JANA BERIS/LA RAZÓN.ES

Ashkelon, 20 de noviembre.- «Esto fue cerca», exclama Dalia, una enfermera en el hospital Barzilai de la ciudad sureña israelí de Ashkelon, al oír un estallido segundos después de la alarma. Se lleva una mano a la boca y otra al pecho y, cuando nota que la observamos, comenta: «Esto no es nuevo… Lo vivimos hace años, pero debo reconocer que no logro acostumbrarme. El sobresalto es constante». A la entrada de la sala de emergencia hay movimiento, con la diferencia que se molesta en llegar solamente la gente que siente que no tiene más remedio.

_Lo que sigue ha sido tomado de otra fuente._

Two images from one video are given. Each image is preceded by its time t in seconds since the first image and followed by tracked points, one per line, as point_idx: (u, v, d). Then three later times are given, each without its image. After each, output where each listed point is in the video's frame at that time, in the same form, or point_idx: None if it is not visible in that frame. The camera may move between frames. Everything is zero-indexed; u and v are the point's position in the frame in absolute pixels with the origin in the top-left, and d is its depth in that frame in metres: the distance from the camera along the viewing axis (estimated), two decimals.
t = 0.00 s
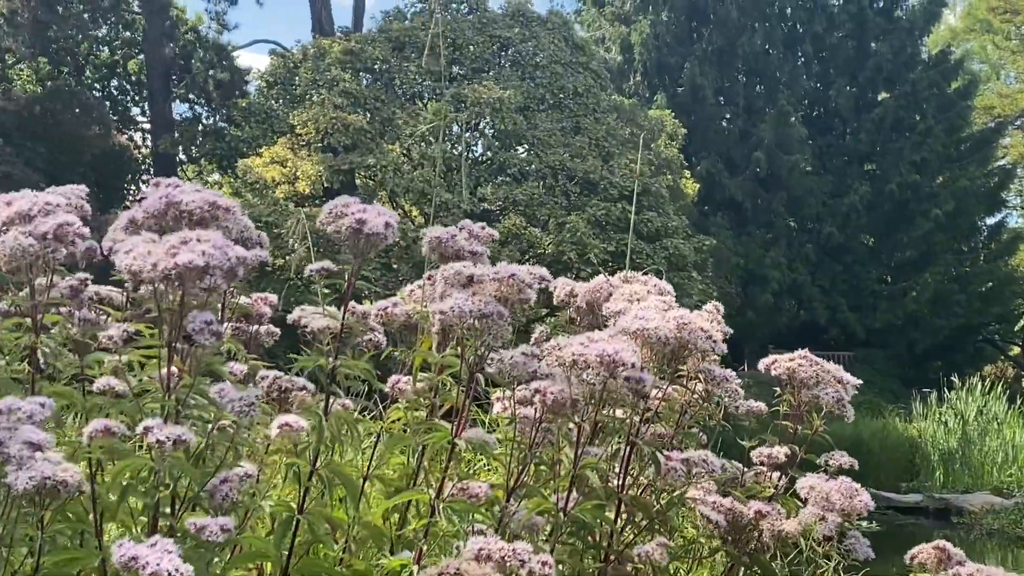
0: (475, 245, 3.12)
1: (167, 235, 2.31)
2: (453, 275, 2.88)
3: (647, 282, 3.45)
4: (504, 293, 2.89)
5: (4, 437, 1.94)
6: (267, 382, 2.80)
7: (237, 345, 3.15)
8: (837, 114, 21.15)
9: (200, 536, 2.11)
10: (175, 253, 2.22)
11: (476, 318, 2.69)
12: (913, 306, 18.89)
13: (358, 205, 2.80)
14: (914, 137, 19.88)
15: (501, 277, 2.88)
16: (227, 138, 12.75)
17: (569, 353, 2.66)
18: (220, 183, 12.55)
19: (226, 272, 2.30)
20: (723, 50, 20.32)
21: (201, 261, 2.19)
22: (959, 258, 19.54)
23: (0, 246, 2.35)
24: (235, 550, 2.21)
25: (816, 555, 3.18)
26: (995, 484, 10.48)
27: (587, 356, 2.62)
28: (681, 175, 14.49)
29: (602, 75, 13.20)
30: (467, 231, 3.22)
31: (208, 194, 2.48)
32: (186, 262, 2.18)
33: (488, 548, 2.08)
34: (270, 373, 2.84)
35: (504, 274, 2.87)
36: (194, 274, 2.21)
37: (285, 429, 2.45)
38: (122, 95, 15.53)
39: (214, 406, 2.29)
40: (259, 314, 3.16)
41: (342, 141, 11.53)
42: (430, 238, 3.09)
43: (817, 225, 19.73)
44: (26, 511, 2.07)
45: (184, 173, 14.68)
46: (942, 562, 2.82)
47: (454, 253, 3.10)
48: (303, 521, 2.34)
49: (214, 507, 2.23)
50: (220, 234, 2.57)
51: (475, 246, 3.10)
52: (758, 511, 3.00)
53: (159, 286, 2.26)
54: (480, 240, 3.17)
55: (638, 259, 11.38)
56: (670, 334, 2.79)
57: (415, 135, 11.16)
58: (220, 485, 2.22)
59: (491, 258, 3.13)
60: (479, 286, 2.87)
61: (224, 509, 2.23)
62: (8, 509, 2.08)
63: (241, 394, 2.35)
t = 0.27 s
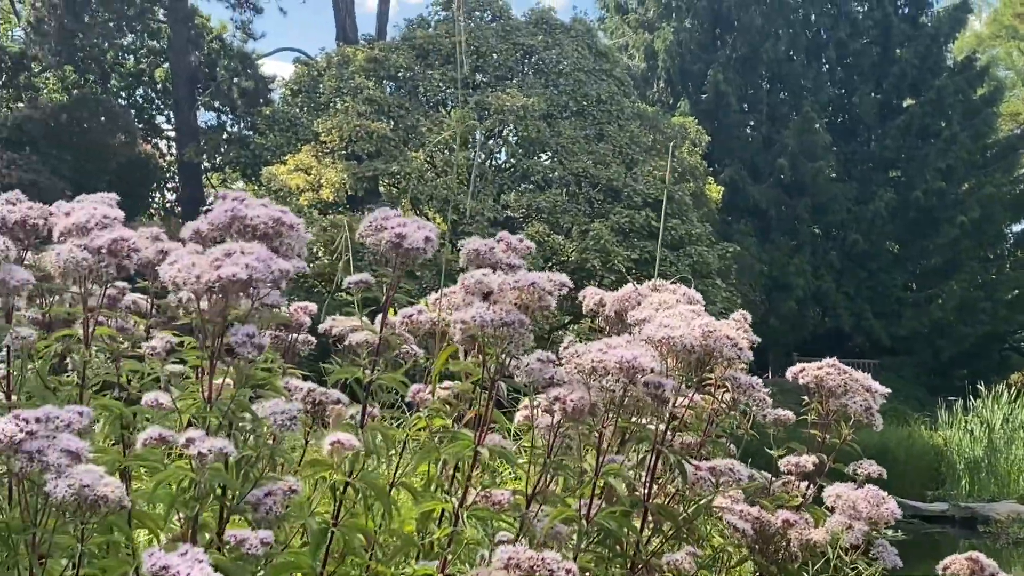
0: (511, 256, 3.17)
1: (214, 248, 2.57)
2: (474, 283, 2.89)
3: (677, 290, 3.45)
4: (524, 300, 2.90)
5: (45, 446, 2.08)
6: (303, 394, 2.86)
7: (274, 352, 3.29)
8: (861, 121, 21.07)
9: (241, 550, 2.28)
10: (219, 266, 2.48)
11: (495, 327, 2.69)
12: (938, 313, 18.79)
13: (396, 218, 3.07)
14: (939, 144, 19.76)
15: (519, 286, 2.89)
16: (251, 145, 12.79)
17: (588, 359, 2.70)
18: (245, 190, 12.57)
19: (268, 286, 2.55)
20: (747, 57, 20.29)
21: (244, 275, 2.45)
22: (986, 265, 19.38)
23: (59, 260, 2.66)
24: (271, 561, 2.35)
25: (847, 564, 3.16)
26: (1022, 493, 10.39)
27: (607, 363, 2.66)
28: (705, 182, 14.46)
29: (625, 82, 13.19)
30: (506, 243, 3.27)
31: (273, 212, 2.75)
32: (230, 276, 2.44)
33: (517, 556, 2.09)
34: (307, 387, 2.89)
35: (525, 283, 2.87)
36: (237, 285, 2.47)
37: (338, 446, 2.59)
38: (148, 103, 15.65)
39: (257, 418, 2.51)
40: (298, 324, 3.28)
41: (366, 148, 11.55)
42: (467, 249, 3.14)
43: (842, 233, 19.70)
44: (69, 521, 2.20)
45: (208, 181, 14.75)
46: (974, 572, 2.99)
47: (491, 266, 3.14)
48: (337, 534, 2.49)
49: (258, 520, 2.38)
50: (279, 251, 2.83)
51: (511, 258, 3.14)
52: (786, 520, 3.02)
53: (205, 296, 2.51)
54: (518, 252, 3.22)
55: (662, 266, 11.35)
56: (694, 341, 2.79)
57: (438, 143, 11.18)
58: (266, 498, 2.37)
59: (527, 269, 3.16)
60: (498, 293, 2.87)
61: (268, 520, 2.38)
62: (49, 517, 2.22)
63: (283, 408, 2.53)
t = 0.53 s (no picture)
0: (534, 263, 3.19)
1: (249, 256, 2.59)
2: (494, 291, 2.90)
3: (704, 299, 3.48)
4: (546, 307, 2.91)
5: (70, 454, 2.11)
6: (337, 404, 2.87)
7: (312, 362, 3.32)
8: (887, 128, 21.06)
9: (276, 554, 2.28)
10: (255, 273, 2.50)
11: (517, 334, 2.70)
12: (965, 321, 18.67)
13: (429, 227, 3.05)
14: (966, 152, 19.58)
15: (541, 292, 2.90)
16: (277, 154, 12.85)
17: (614, 367, 2.69)
18: (270, 198, 12.61)
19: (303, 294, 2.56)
20: (773, 65, 20.25)
21: (279, 280, 2.47)
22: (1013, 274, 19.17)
23: (107, 271, 2.70)
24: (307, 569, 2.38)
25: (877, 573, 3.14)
26: None
27: (633, 370, 2.65)
28: (731, 190, 14.43)
29: (650, 90, 13.18)
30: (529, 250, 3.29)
31: (317, 222, 2.76)
32: (266, 282, 2.45)
33: (552, 565, 2.21)
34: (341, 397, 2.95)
35: (546, 288, 2.89)
36: (272, 291, 2.49)
37: (375, 454, 2.62)
38: (174, 111, 15.77)
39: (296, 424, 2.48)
40: (335, 335, 3.29)
41: (391, 157, 11.58)
42: (491, 257, 3.17)
43: (867, 240, 19.68)
44: (98, 528, 2.24)
45: (234, 190, 14.83)
46: None
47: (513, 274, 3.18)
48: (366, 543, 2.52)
49: (293, 529, 2.41)
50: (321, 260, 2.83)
51: (534, 265, 3.17)
52: (817, 529, 3.02)
53: (240, 302, 2.53)
54: (541, 260, 3.23)
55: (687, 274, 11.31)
56: (720, 348, 2.79)
57: (463, 151, 11.20)
58: (300, 506, 2.39)
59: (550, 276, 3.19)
60: (520, 301, 2.89)
61: (305, 529, 2.40)
62: (80, 524, 2.25)
63: (316, 414, 2.51)
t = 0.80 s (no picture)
0: (550, 271, 3.21)
1: (273, 265, 2.62)
2: (525, 300, 2.91)
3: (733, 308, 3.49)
4: (576, 315, 2.92)
5: (101, 463, 2.12)
6: (364, 414, 2.95)
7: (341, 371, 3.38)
8: (914, 136, 20.95)
9: (304, 560, 2.29)
10: (280, 281, 2.52)
11: (547, 343, 2.69)
12: (995, 330, 18.54)
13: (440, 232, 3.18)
14: (995, 160, 19.45)
15: (572, 300, 2.91)
16: (303, 164, 12.86)
17: (645, 377, 2.68)
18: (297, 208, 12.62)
19: (328, 301, 2.58)
20: (799, 73, 20.19)
21: (304, 288, 2.49)
22: None
23: (140, 280, 2.70)
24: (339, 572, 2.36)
25: None
26: None
27: (664, 380, 2.64)
28: (757, 198, 14.38)
29: (676, 98, 13.16)
30: (542, 257, 3.37)
31: (329, 226, 2.83)
32: (291, 290, 2.48)
33: None
34: (366, 406, 2.97)
35: (576, 297, 2.90)
36: (297, 299, 2.51)
37: (394, 459, 2.59)
38: (201, 121, 15.84)
39: (314, 434, 2.48)
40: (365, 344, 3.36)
41: (417, 166, 11.58)
42: (506, 266, 3.17)
43: (895, 249, 19.57)
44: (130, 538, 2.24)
45: (261, 200, 14.88)
46: None
47: (529, 280, 3.18)
48: (388, 549, 2.54)
49: (320, 533, 2.41)
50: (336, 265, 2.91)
51: (550, 273, 3.19)
52: (849, 540, 2.99)
53: (266, 310, 2.55)
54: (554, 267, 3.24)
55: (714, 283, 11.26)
56: (750, 357, 2.78)
57: (489, 160, 11.20)
58: (325, 511, 2.39)
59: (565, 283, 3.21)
60: (549, 309, 2.90)
61: (331, 534, 2.40)
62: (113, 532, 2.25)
63: (342, 419, 2.54)
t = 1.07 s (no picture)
0: (567, 277, 3.22)
1: (293, 274, 2.66)
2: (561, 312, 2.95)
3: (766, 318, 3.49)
4: (615, 328, 2.98)
5: (135, 473, 2.12)
6: (388, 421, 3.04)
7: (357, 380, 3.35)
8: (943, 145, 20.84)
9: (332, 569, 2.33)
10: (302, 291, 2.55)
11: (583, 354, 2.69)
12: None
13: (452, 239, 3.30)
14: None
15: (609, 311, 2.96)
16: (329, 174, 12.88)
17: (672, 388, 2.66)
18: (323, 218, 12.64)
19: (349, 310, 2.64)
20: (827, 82, 20.11)
21: (326, 298, 2.51)
22: None
23: (167, 287, 2.76)
24: None
25: None
26: None
27: (692, 392, 2.63)
28: (784, 208, 14.33)
29: (703, 107, 13.13)
30: (560, 263, 3.32)
31: (334, 233, 2.94)
32: (314, 299, 2.51)
33: None
34: (389, 412, 3.06)
35: (613, 309, 2.96)
36: (319, 309, 2.54)
37: (408, 463, 2.60)
38: (229, 132, 15.91)
39: (332, 442, 2.51)
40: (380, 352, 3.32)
41: (443, 177, 11.58)
42: (524, 274, 3.16)
43: (924, 258, 19.46)
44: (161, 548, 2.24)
45: (287, 210, 14.94)
46: None
47: (547, 287, 3.17)
48: (409, 555, 2.56)
49: (340, 541, 2.42)
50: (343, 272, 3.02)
51: (568, 280, 3.20)
52: (880, 553, 2.98)
53: (288, 320, 2.58)
54: (573, 273, 3.26)
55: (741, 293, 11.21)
56: (779, 368, 2.76)
57: (515, 169, 11.21)
58: (347, 519, 2.39)
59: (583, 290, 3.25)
60: (587, 321, 2.95)
61: (351, 541, 2.40)
62: (144, 540, 2.26)
63: (365, 428, 2.57)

Es que el camino mismo hasta el hospital puede ser peligroso por los constantes disparos de misiles desde la franja de Gaza hacia Ashkelon, que no dejan por cierto al «Barzilai» fuera del alcance. Bar, de 13 años, tiene una pierna enyesada. «Me fracturé corriendo al refugio al oír la alarma», dice encogiéndose de hombros.

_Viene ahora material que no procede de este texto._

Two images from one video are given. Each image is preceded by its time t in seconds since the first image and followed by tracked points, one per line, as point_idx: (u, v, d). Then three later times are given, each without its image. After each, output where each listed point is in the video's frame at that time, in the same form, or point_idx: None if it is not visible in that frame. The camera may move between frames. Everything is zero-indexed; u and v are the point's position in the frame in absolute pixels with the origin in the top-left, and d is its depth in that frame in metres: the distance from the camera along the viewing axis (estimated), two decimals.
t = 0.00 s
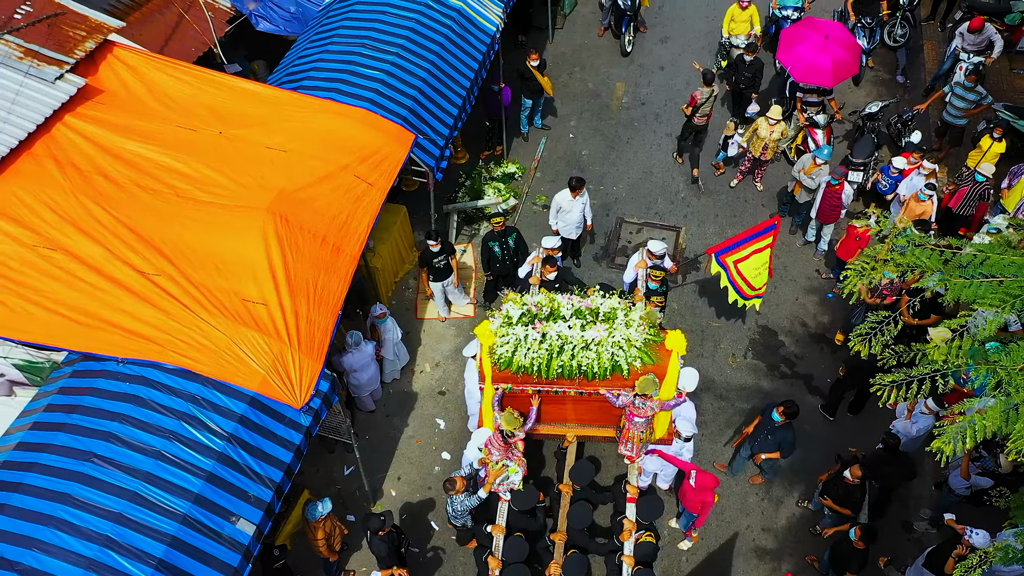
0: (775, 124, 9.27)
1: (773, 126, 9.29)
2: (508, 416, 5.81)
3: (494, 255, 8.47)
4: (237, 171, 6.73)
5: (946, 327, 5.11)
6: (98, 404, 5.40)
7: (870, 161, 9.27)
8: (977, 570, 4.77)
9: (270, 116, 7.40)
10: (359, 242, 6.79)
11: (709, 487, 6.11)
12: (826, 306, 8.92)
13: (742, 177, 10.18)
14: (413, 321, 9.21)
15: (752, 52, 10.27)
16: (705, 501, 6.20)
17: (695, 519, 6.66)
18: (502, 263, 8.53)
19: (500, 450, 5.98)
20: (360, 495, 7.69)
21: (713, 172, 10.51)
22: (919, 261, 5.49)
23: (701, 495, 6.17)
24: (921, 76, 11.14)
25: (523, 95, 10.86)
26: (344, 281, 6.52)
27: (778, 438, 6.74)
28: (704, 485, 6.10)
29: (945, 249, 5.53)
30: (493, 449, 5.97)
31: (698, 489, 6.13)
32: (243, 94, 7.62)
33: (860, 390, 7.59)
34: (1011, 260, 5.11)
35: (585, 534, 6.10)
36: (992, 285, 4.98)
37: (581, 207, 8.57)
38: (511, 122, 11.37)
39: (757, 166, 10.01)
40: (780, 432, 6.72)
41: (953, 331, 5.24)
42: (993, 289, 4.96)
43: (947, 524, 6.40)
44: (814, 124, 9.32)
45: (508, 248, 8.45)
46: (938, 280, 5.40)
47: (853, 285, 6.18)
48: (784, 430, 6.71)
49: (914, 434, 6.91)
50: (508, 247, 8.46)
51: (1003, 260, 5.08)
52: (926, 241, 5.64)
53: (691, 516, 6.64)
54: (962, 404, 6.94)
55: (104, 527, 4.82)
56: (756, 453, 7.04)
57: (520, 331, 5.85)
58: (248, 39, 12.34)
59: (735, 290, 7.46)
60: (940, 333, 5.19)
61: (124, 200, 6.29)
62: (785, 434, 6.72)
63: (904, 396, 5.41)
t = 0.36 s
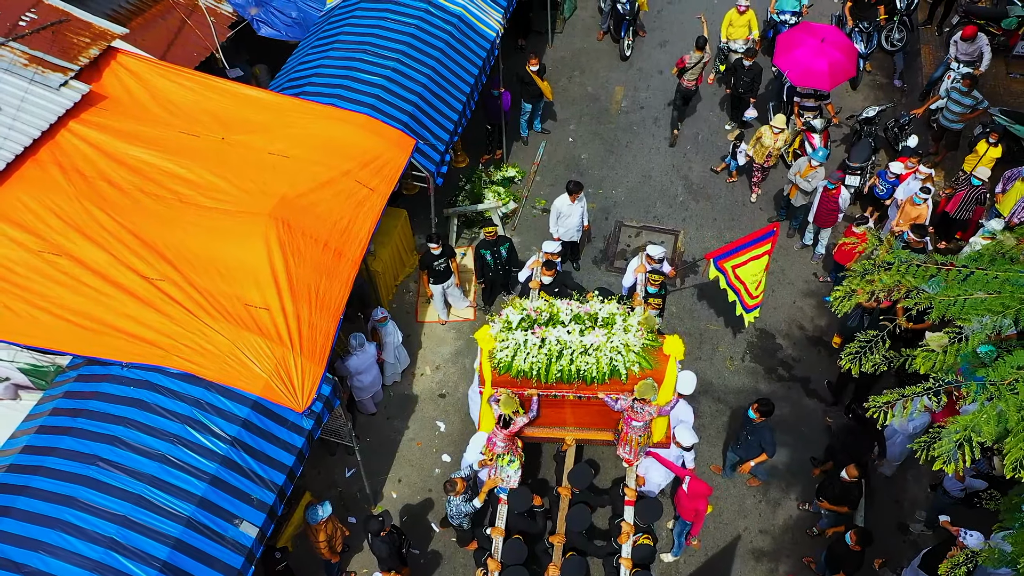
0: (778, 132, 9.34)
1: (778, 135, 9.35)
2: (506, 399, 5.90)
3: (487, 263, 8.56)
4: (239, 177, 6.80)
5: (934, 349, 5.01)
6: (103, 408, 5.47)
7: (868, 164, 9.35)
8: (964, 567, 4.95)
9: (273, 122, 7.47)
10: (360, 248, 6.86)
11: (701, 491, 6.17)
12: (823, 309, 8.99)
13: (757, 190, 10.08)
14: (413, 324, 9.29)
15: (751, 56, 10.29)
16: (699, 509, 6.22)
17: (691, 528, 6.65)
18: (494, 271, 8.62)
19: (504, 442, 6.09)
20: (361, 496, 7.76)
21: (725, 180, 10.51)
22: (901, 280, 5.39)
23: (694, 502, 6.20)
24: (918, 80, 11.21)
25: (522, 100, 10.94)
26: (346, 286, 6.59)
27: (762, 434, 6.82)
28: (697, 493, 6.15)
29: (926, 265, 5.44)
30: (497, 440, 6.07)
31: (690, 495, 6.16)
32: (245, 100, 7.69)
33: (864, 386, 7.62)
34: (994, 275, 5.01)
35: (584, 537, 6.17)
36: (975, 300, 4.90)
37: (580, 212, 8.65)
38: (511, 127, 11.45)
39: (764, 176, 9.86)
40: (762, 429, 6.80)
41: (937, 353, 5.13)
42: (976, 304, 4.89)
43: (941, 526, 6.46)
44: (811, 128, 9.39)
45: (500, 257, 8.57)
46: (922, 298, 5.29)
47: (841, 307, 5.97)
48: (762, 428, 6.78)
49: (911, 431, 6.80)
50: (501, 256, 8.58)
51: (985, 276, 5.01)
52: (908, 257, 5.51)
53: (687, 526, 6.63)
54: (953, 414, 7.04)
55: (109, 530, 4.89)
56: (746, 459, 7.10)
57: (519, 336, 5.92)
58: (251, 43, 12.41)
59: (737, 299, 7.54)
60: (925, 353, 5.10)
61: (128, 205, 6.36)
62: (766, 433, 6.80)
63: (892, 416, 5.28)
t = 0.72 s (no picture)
0: (781, 140, 9.35)
1: (780, 142, 9.37)
2: (506, 392, 5.89)
3: (481, 268, 8.70)
4: (240, 182, 6.87)
5: (918, 355, 4.93)
6: (106, 411, 5.54)
7: (865, 168, 9.43)
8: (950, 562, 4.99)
9: (274, 127, 7.54)
10: (361, 252, 6.93)
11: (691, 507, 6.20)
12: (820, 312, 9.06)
13: (754, 197, 10.10)
14: (413, 327, 9.36)
15: (748, 61, 10.37)
16: (688, 526, 6.29)
17: (683, 541, 6.70)
18: (489, 276, 8.75)
19: (505, 438, 6.24)
20: (361, 498, 7.83)
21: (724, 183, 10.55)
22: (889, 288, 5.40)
23: (685, 516, 6.24)
24: (915, 83, 11.27)
25: (522, 103, 11.01)
26: (346, 290, 6.66)
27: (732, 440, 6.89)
28: (687, 508, 6.19)
29: (918, 274, 5.42)
30: (498, 435, 6.21)
31: (681, 510, 6.20)
32: (246, 105, 7.76)
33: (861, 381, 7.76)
34: (980, 282, 4.94)
35: (582, 538, 6.23)
36: (961, 307, 4.82)
37: (579, 215, 8.73)
38: (510, 130, 11.52)
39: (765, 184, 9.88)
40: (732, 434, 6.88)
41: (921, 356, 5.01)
42: (960, 311, 4.81)
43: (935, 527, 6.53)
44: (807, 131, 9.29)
45: (494, 262, 8.66)
46: (910, 305, 5.27)
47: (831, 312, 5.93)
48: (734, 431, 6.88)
49: (906, 434, 6.84)
50: (495, 262, 8.68)
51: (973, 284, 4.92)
52: (898, 266, 5.54)
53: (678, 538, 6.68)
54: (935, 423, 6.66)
55: (113, 531, 4.96)
56: (729, 459, 7.20)
57: (518, 340, 6.01)
58: (252, 47, 12.50)
59: (733, 305, 7.62)
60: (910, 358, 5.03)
61: (130, 210, 6.43)
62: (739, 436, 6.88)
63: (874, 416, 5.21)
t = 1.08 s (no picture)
0: (787, 146, 9.38)
1: (786, 148, 9.42)
2: (503, 397, 5.97)
3: (479, 273, 8.82)
4: (242, 188, 6.95)
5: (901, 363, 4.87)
6: (111, 415, 5.62)
7: (862, 172, 9.51)
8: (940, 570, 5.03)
9: (276, 134, 7.62)
10: (362, 258, 7.01)
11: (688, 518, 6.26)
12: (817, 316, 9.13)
13: (754, 200, 10.20)
14: (413, 330, 9.45)
15: (745, 66, 10.48)
16: (685, 536, 6.33)
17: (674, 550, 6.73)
18: (486, 281, 8.88)
19: (509, 441, 6.32)
20: (362, 501, 7.92)
21: (724, 189, 10.63)
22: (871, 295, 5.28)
23: (682, 528, 6.28)
24: (912, 88, 11.34)
25: (521, 108, 11.10)
26: (347, 296, 6.74)
27: (715, 464, 7.05)
28: (684, 520, 6.24)
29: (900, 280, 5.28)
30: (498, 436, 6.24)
31: (677, 522, 6.25)
32: (249, 112, 7.85)
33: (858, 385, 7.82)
34: (963, 294, 4.82)
35: (580, 542, 6.27)
36: (943, 319, 4.76)
37: (579, 221, 8.79)
38: (510, 135, 11.62)
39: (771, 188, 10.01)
40: (712, 456, 7.05)
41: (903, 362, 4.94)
42: (943, 322, 4.75)
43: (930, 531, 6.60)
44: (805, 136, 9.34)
45: (492, 268, 8.79)
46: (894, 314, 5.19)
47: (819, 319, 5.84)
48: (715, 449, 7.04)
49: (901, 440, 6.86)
50: (492, 268, 8.80)
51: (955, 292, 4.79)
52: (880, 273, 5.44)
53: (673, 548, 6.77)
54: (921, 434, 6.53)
55: (118, 535, 5.04)
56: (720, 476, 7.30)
57: (518, 345, 6.06)
58: (254, 52, 12.60)
59: (730, 310, 7.70)
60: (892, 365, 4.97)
61: (134, 216, 6.51)
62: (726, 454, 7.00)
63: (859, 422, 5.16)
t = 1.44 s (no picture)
0: (786, 150, 9.53)
1: (784, 153, 9.56)
2: (495, 398, 6.10)
3: (477, 280, 8.95)
4: (245, 196, 7.04)
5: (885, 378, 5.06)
6: (117, 421, 5.71)
7: (859, 179, 9.60)
8: None
9: (278, 142, 7.71)
10: (363, 264, 7.10)
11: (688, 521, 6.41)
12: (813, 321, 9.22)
13: (758, 199, 10.41)
14: (414, 335, 9.55)
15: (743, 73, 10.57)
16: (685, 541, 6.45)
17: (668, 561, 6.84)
18: (485, 288, 9.01)
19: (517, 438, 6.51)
20: (363, 505, 8.01)
21: (725, 199, 10.67)
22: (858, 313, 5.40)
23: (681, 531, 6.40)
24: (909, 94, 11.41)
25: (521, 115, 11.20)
26: (349, 303, 6.83)
27: (707, 477, 7.22)
28: (684, 523, 6.37)
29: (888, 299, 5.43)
30: (506, 434, 6.40)
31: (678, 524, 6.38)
32: (252, 120, 7.94)
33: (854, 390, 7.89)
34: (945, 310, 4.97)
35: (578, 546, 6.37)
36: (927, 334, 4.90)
37: (580, 227, 8.87)
38: (510, 140, 11.72)
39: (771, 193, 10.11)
40: (704, 470, 7.22)
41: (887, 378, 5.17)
42: (926, 337, 4.94)
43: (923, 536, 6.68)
44: (802, 143, 9.43)
45: (490, 275, 8.91)
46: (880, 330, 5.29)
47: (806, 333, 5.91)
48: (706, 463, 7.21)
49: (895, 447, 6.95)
50: (491, 275, 8.93)
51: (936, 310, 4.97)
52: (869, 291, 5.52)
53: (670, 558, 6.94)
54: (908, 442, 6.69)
55: (123, 540, 5.13)
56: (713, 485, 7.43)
57: (517, 352, 6.16)
58: (256, 58, 12.71)
59: (727, 319, 7.84)
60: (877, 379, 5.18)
61: (139, 224, 6.61)
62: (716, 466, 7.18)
63: (844, 433, 5.27)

Se acerca a la salida con su madre, comentando que le da miedo estar fuera si suena la alarma. Dan dos pasos y la sirena vuelve a indicar que otro misil está en camino a Ashkelon. La madre de la jovencita respira aliviada. «Suerte que ocurre cuando aún podíamos resguardarnos». Piensa un segundo, con el rostro serio, y señalando a su hija con las muletas se pregunta retóricamente: «¿Y qué hacemos si hay otra? Así no podemos correr».

Dado que la construcción de las instalaciones fortificadas para el hospital aún no ha terminado, la dirección decidió trasladar al piso subterráneo a todos los pacientes con dificultades para movilizarse, como los de diálisis, los niños y los oncológicos. «Es inconcebible, no es normal que un hospital se haya convertido en blanco de misiles», comenta el doctor Pablo Boksemboim, director de la Unidad de Internación Ambulatoria y el Servicio de Anestesiología, quien no logra comprender la situación en la que está envuelta la ciudad a la que llega de Nes Tziona todos los días a trabajar.

«El viaje del hospital a mi casa, que dura media hora, me llevó el otro día más de dos, por todas las veces que tuve que detener el vehículo porque había alarmas y debía correr a buscar refugio», explica con un comprensible gesto amargo. Admite que siente miedo cada vez que le sucede. « No sería natural no sentirlo… y más que nada sabiendo que no siempre uno tiene tiempo de encontrar un lugar donde resguardarse, ya que a veces lo único que puedes hacer es tirarte al suelo, cubrirte la cabeza con las manos y esperar que el misil no te caiga encima».